MOSUL, Iraq, (Reuters) – A suicide car bomber killed 38 people as they left a Shi’ite Muslim mosque just outside the volatile northern Iraqi city of Mosul, officials said yesterday, while bombs in Baghdad killed another 12.
Police said 140 people were wounded in the suicide bombing, one of several attacks in recent weeks targeting Shi’ite religious gatherings. The provincial governor, Atheel al-Nujaifi, said 37 people died in the attack and 276 were wounded. A week ago a series of blasts outside Shi’ite mosques in Baghdad killed 31 people. Sunni Islamist militants like al Qaeda, who consider Shi’ites heretics, are often blamed.

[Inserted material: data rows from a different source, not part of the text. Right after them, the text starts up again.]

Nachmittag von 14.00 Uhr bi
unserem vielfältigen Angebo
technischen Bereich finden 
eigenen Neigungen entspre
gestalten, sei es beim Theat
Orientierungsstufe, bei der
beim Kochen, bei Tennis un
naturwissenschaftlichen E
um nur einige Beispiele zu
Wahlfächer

“I was in the house when this explosion happened. I hurried to the mosque to search for my father in the ruins…I found him seriously wounded, and took him to hospital, but he died,” said Khalil Qasim, 19, crying.

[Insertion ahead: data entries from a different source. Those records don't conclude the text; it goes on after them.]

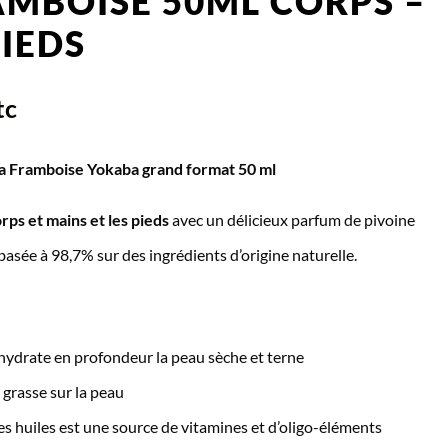
AMBOISE 50ML CORPS –
PIEDS
tc
a Framboise Yokaba grand format 50 ml
orps et mains et les pieds
avec un délicieux parfum de pivoine
sée à 98,7% sur des ingrédients d’origine naturelle.
hydrate en profondeur la peau sèche et terne
 grasse sur la peau
es huiles est une source de vitamines et d’oligo-éléments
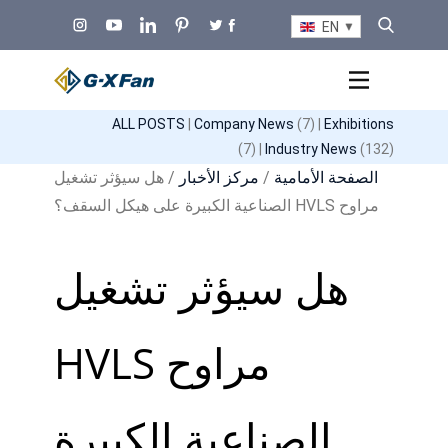
EN
ALL POSTS
|
Company News
(7) |
Exhibitions
(7) |
Industry News
(132)
الصفحة الأمامية
/
مركز الأخبار
/ هل سيؤثر تشغيل
مراوح HVLS الصناعية الكبيرة على هيكل السقف؟
هل سيؤثر تشغيل
مراوح HVLS
الصناعية الكبيرة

Mosul authorities urged citizens to donate blood and appealed for construction vehicles to lift debris trapping victims of the attack, which took place in Shreikhan, a majority Shi’ite Turkmen village just north of Mosul city.
Bombings and shootings are reported almost daily in Mosul.
The insurgency in Iraq has waned in the last 18 months, but insurgents have been able to hide out in the mountainous areas around Mosul, 390 km (240 miles) north of Baghdad, and have exploited divisions between Mosul’s feuding Arabs and Kurds.